Navigation Performance of Low Lunar Orbit Satellites Using a Lunar Radio Navigation Satellite System

Abstract

Exploring the Moon is the next long-term target for space agencies in the coming decade depicted by the Moonlight program from the European Space Agency (ESA) which envisions the creation of a dedicated Lunar Communication and Navigation Service (LCNS) infrastructure. The purpose is to entail the installation of the human presence on the moon and support the long-term, sustainable, human presence on Earth’s natural satellite. The proposed LCNS constellation aims to support the lunar activities in the cislunar space, including landing, and surface operations. At an international level, ESA and NASA worked on the definition of an interoperability framework for communication and navigation services in cislunar space, leading to the definition of the LunaNet Interoperability Specification [NASA & ESA, 2022]. LunaNet defines multiple services, among which is a GNSS-like concept called Lunar Augmented Navigation Service (LANS).

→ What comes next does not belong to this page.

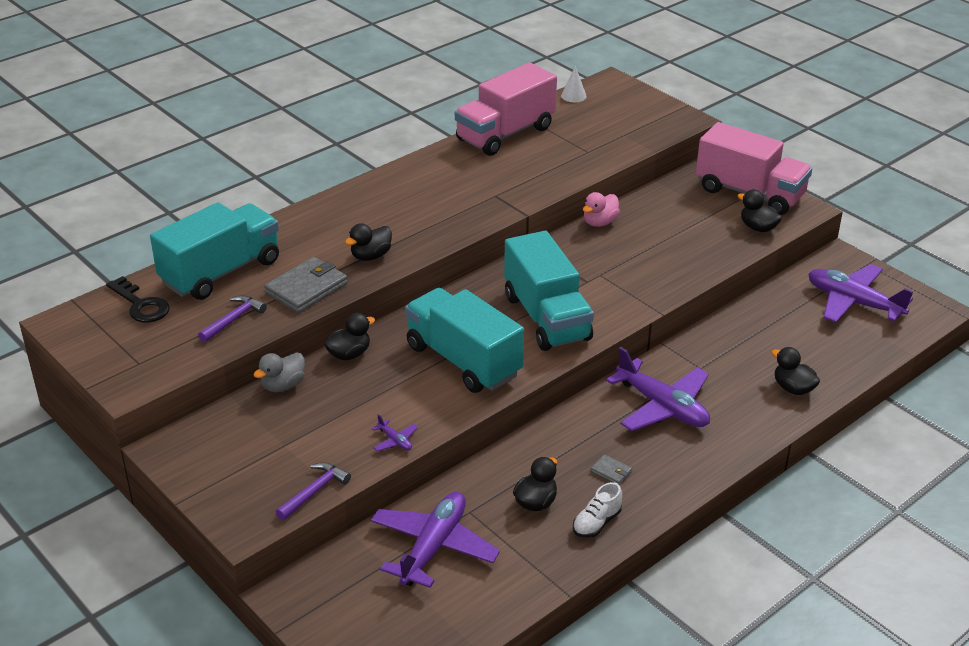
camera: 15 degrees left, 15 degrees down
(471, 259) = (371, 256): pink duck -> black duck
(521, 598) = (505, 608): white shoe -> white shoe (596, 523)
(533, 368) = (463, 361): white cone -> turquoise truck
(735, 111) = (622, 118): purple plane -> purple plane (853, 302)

It is expected that multiple institutional and commercial programmes will adhere to LunaNet, allowing the creation of a network of nodes interoperable with each other. However, at least in the initial phase of systems deployment, the number of visible satellites for a cislunar user will be limited. This limitation can be mitigated by adopting sensor fusion techniques and other navigation techniques. This contribution investigates the achievable performances for a user in Low Lunar Orbit (LLO) using a constellation of satellites as an example of such a Lunar Communication and Navigation Service (LCNS). Realistic Orbit Determination and Time Synchronisation (ODTS) for the lunar constellation are simulated to be as representative as possible of the expected performances. The user navigation algorithm implements an accurate dynamical model by means of an extended Kalman filter, allowing it to compensate for the gaps in satellite visibility. Three types of low lunar orbits (LLO) (polar orbit, equatorial orbit and 45°inclined) are simulated to cover different scenarios. Position accuracy below 100m at 2sigma and a velocity determination accuracy below 1 m/s at 2sigma are achievable in real-time on-board.